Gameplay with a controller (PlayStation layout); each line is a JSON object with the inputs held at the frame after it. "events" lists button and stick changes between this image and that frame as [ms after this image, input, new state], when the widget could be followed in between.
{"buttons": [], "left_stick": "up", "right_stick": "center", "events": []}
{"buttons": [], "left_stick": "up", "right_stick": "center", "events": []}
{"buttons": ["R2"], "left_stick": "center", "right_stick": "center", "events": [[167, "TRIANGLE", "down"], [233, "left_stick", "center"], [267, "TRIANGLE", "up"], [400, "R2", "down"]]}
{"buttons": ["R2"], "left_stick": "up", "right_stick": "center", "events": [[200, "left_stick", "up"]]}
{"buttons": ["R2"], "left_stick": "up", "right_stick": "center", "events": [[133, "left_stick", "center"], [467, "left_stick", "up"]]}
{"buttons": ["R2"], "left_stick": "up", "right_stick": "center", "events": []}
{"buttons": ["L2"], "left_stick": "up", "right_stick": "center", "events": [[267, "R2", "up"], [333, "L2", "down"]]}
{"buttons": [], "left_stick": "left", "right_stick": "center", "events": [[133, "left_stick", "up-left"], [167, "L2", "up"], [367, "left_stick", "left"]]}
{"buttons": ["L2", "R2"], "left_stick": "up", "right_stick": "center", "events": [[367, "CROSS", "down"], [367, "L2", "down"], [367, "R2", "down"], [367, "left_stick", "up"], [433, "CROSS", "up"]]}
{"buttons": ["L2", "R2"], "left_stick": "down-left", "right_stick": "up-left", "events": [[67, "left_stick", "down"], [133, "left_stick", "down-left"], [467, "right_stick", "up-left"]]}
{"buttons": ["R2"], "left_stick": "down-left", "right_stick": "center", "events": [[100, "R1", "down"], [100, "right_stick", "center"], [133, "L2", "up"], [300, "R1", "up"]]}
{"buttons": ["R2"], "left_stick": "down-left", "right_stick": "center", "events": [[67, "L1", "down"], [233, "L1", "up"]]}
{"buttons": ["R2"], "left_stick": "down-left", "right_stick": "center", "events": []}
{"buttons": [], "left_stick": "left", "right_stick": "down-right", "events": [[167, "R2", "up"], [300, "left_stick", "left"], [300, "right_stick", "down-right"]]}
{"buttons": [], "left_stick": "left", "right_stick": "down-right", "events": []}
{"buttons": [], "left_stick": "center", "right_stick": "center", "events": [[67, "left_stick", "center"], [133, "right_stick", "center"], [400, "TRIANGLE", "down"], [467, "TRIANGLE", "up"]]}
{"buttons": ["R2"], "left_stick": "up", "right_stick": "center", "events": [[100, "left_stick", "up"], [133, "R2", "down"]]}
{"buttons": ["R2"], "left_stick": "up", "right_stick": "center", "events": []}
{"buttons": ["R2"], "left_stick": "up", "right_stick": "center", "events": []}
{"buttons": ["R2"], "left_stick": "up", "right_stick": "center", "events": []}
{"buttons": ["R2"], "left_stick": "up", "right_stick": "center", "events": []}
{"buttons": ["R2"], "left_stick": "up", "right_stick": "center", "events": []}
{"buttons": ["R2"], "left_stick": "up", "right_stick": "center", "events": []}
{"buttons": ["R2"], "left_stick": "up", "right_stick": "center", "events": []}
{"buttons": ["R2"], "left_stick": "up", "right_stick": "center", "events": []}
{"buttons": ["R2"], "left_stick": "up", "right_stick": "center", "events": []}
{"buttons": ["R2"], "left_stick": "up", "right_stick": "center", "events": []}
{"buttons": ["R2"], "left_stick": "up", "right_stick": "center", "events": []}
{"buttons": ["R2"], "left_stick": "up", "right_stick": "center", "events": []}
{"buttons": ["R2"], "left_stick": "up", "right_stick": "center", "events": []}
——
What needs to be done: Once you have read the records, write every one of them out again exactly.

Task response:
Gameplay with a controller (PlayStation layout); each line is a JSON object with the inputs held at the frame after it. "events" lists button and stick changes between this image and that frame as [ms after this image, input, new state], when the widget could be followed in between.
{"buttons": [], "left_stick": "up", "right_stick": "center", "events": []}
{"buttons": [], "left_stick": "up", "right_stick": "center", "events": []}
{"buttons": ["R2"], "left_stick": "center", "right_stick": "center", "events": [[167, "TRIANGLE", "down"], [233, "left_stick", "center"], [267, "TRIANGLE", "up"], [400, "R2", "down"]]}
{"buttons": ["R2"], "left_stick": "up", "right_stick": "center", "events": [[200, "left_stick", "up"]]}
{"buttons": ["R2"], "left_stick": "up", "right_stick": "center", "events": [[133, "left_stick", "center"], [467, "left_stick", "up"]]}
{"buttons": ["R2"], "left_stick": "up", "right_stick": "center", "events": []}
{"buttons": ["L2"], "left_stick": "up", "right_stick": "center", "events": [[267, "R2", "up"], [333, "L2", "down"]]}
{"buttons": [], "left_stick": "left", "right_stick": "center", "events": [[133, "left_stick", "up-left"], [167, "L2", "up"], [367, "left_stick", "left"]]}
{"buttons": ["L2", "R2"], "left_stick": "up", "right_stick": "center", "events": [[367, "CROSS", "down"], [367, "L2", "down"], [367, "R2", "down"], [367, "left_stick", "up"], [433, "CROSS", "up"]]}
{"buttons": ["L2", "R2"], "left_stick": "down-left", "right_stick": "up-left", "events": [[67, "left_stick", "down"], [133, "left_stick", "down-left"], [467, "right_stick", "up-left"]]}
{"buttons": ["R2"], "left_stick": "down-left", "right_stick": "center", "events": [[100, "R1", "down"], [100, "right_stick", "center"], [133, "L2", "up"], [300, "R1", "up"]]}
{"buttons": ["R2"], "left_stick": "down-left", "right_stick": "center", "events": [[67, "L1", "down"], [233, "L1", "up"]]}
{"buttons": ["R2"], "left_stick": "down-left", "right_stick": "center", "events": []}
{"buttons": [], "left_stick": "left", "right_stick": "down-right", "events": [[167, "R2", "up"], [300, "left_stick", "left"], [300, "right_stick", "down-right"]]}
{"buttons": [], "left_stick": "left", "right_stick": "down-right", "events": []}
{"buttons": [], "left_stick": "center", "right_stick": "center", "events": [[67, "left_stick", "center"], [133, "right_stick", "center"], [400, "TRIANGLE", "down"], [467, "TRIANGLE", "up"]]}
{"buttons": ["R2"], "left_stick": "up", "right_stick": "center", "events": [[100, "left_stick", "up"], [133, "R2", "down"]]}
{"buttons": ["R2"], "left_stick": "up", "right_stick": "center", "events": []}
{"buttons": ["R2"], "left_stick": "up", "right_stick": "center", "events": []}
{"buttons": ["R2"], "left_stick": "up", "right_stick": "center", "events": []}
{"buttons": ["R2"], "left_stick": "up", "right_stick": "center", "events": []}
{"buttons": ["R2"], "left_stick": "up", "right_stick": "center", "events": []}
{"buttons": ["R2"], "left_stick": "up", "right_stick": "center", "events": []}
{"buttons": ["R2"], "left_stick": "up", "right_stick": "center", "events": []}
{"buttons": ["R2"], "left_stick": "up", "right_stick": "center", "events": []}
{"buttons": ["R2"], "left_stick": "up", "right_stick": "center", "events": []}
{"buttons": ["R2"], "left_stick": "up", "right_stick": "center", "events": []}
{"buttons": ["R2"], "left_stick": "up", "right_stick": "center", "events": []}
{"buttons": ["R2"], "left_stick": "up", "right_stick": "center", "events": []}
{"buttons": ["R2"], "left_stick": "up", "right_stick": "center", "events": []}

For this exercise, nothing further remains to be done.